## Requirement
Locate each line in the records below that contains the word "volume" and copy every such line in full.
-------- Input material --------
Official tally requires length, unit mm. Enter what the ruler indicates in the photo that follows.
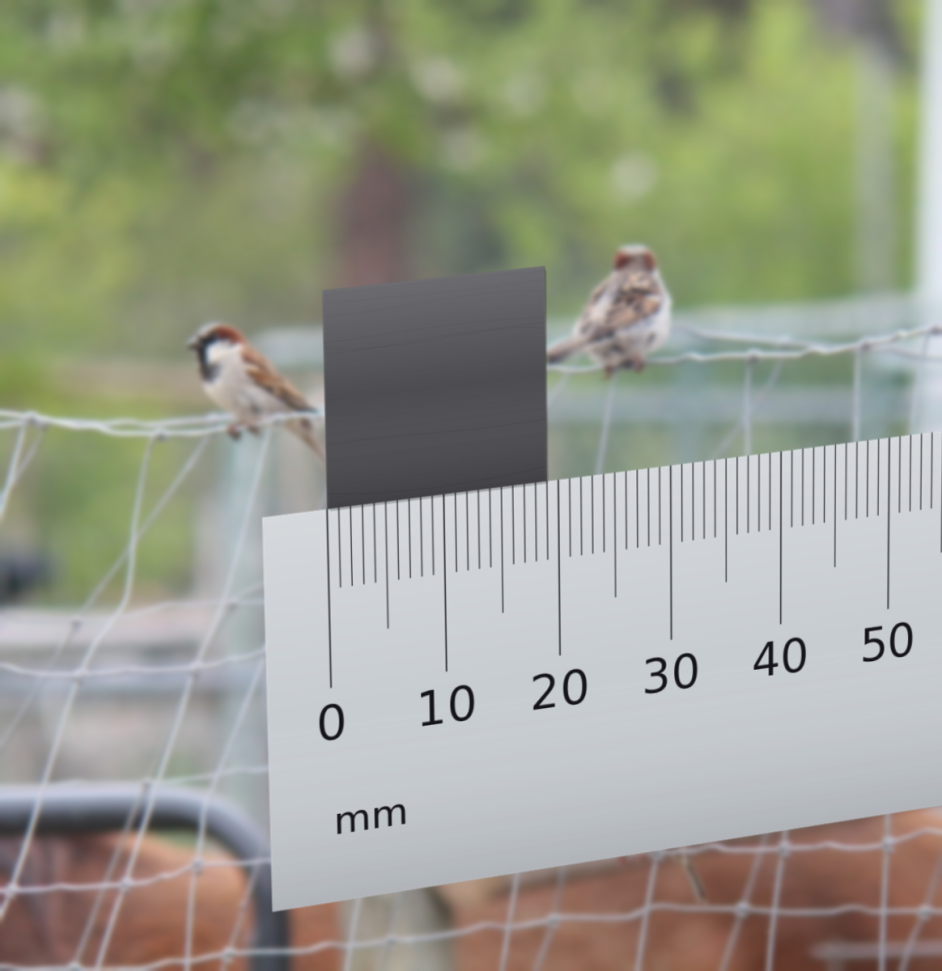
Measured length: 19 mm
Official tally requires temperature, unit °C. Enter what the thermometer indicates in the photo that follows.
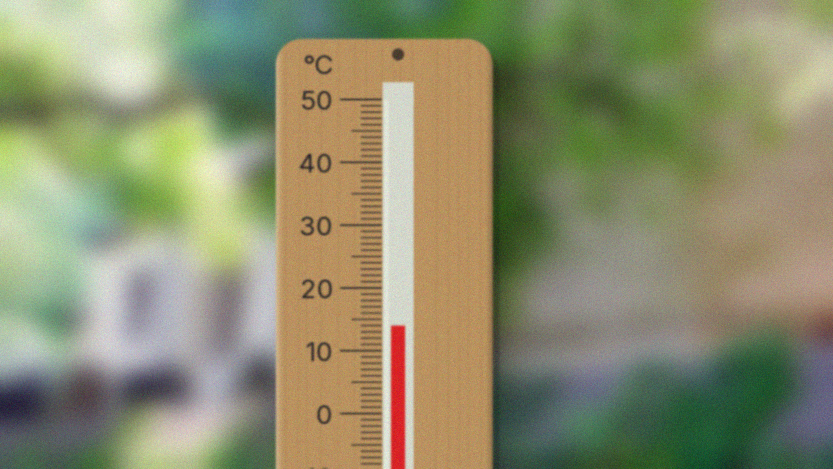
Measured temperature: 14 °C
--------
-------- Input material --------
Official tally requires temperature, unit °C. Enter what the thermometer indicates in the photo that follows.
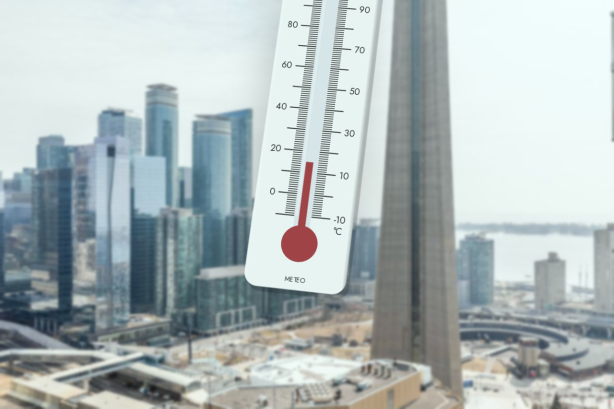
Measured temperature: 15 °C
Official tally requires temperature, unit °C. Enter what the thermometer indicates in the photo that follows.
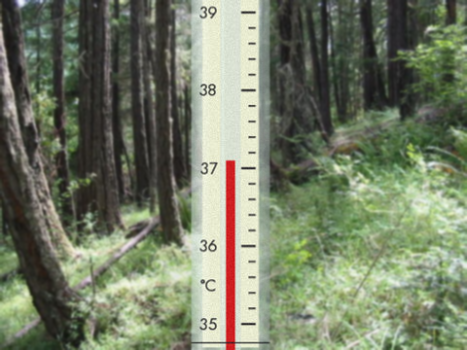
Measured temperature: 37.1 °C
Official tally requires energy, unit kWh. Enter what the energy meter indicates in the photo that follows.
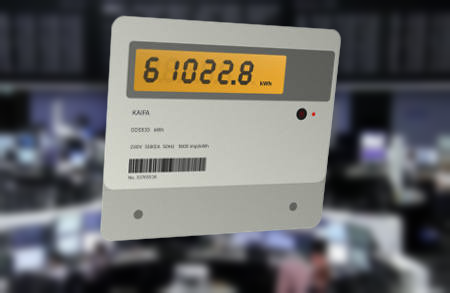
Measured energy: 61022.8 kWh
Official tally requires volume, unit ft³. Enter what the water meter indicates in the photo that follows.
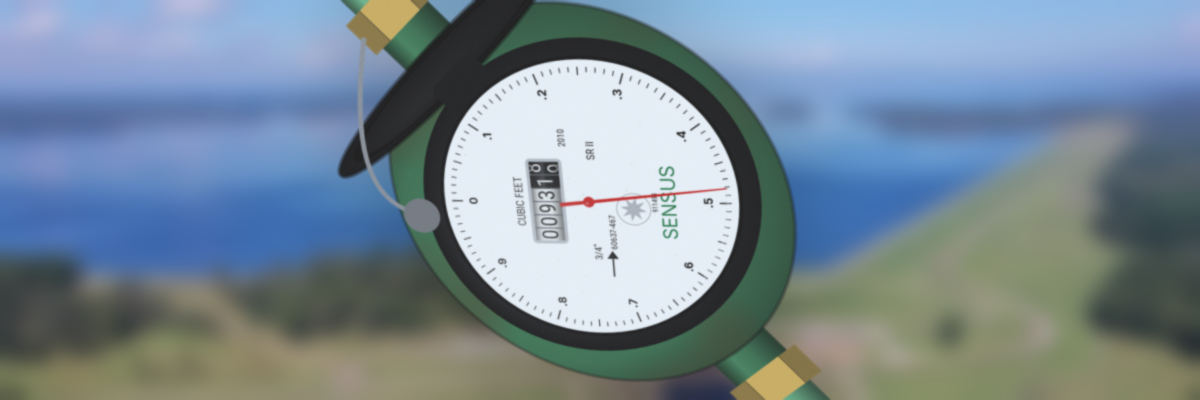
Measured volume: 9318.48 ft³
--------
## Result for this exercise
Official tally requires volume, unit ft³. Enter what the water meter indicates in the photo that follows.
Measured volume: 9318.48 ft³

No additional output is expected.